DNS checks are the starting point, not the entire email operations program.

Related Resources

• Email authentication for agencies
• SPF record not found for agencies
• DMARC record not found for agencies
• MTA-STS record check
• TLS-RPT record explained

Frequently Asked Questions

What should an email DNS records checklist include?

An email DNS records checklist should include MX, SPF, DKIM, DMARC, MTA-STS, TLS-RPT, BIMI, and TXT verification records. Agencies should check what each record does, which platform owns it, whether it is still current, and what manual review is needed before changing DNS. The checklist should cover routing, authentication, policy, reporting, and cleanup.

Do email DNS records guarantee deliverability?

No. Email DNS records do not guarantee deliverability or inbox placement. They are public configuration signals that help mail systems evaluate routing, authentication, and policy. Deliverability also depends on sender reputation, engagement, complaints, bounce handling, content, list hygiene, mailbox-provider behavior, and platform-specific settings.

Should agencies check MX before SPF and DMARC?
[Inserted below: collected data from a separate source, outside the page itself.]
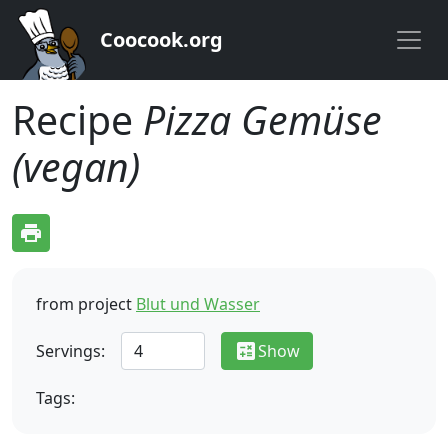
Coocook.org
Recipe
Pizza Gemüse
(vegan)
print
from project
Blut und Wasser
calculate
Servings:
Show
Tags: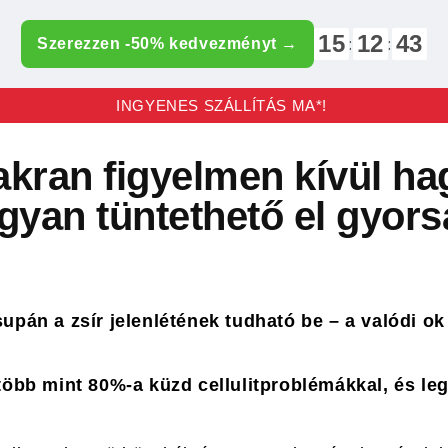
15
12
41
:
:
Szerezzen -50% kedvezményt →
INGYENES SZÁLLÍTÁS MA*!
yakran figyelmen kívül ha
gyan tüntethető el gyors
supán a zsír jelenlétének tudható be – a valódi ok
 több mint 80%-a küzd cellulitproblémákkal, és le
Yes, MX is a good early check because it confirms inbound mail-routing context. SPF, DKIM, and DMARC focus on sending and authentication, but MX tells you where the domain receives mail. If MX does not match the client's stated provider, the rest of the review may be based on incomplete assumptions.

How often should client email DNS records be reviewed?

Review records during onboarding, before migrations, after mail-platform changes, before major campaigns, and during periodic care-plan checks. Monthly or quarterly review can be reasonable for agencies managing many client domains. The right cadence depends on how often clients change vendors and how critical email is to their operations.

Can Inbox Pulse change DNS records?

No. Inbox Pulse checks visible public DNS/email-authentication configuration signals. It does not manage DNS hosting, change records, or connect to DNS provider accounts. Agencies still need access to the client's authoritative DNS provider and should follow a documented approval process before making DNS changes.

What is the biggest mistake in email DNS cleanup?

The biggest mistake is deleting or rewriting records before identifying ownership. A TXT record that looks old may still verify a live platform. An SPF include may support a billing or helpdesk system. Agencies should map each record to a current or former vendor, confirm risk with the client, then change DNS deliberately.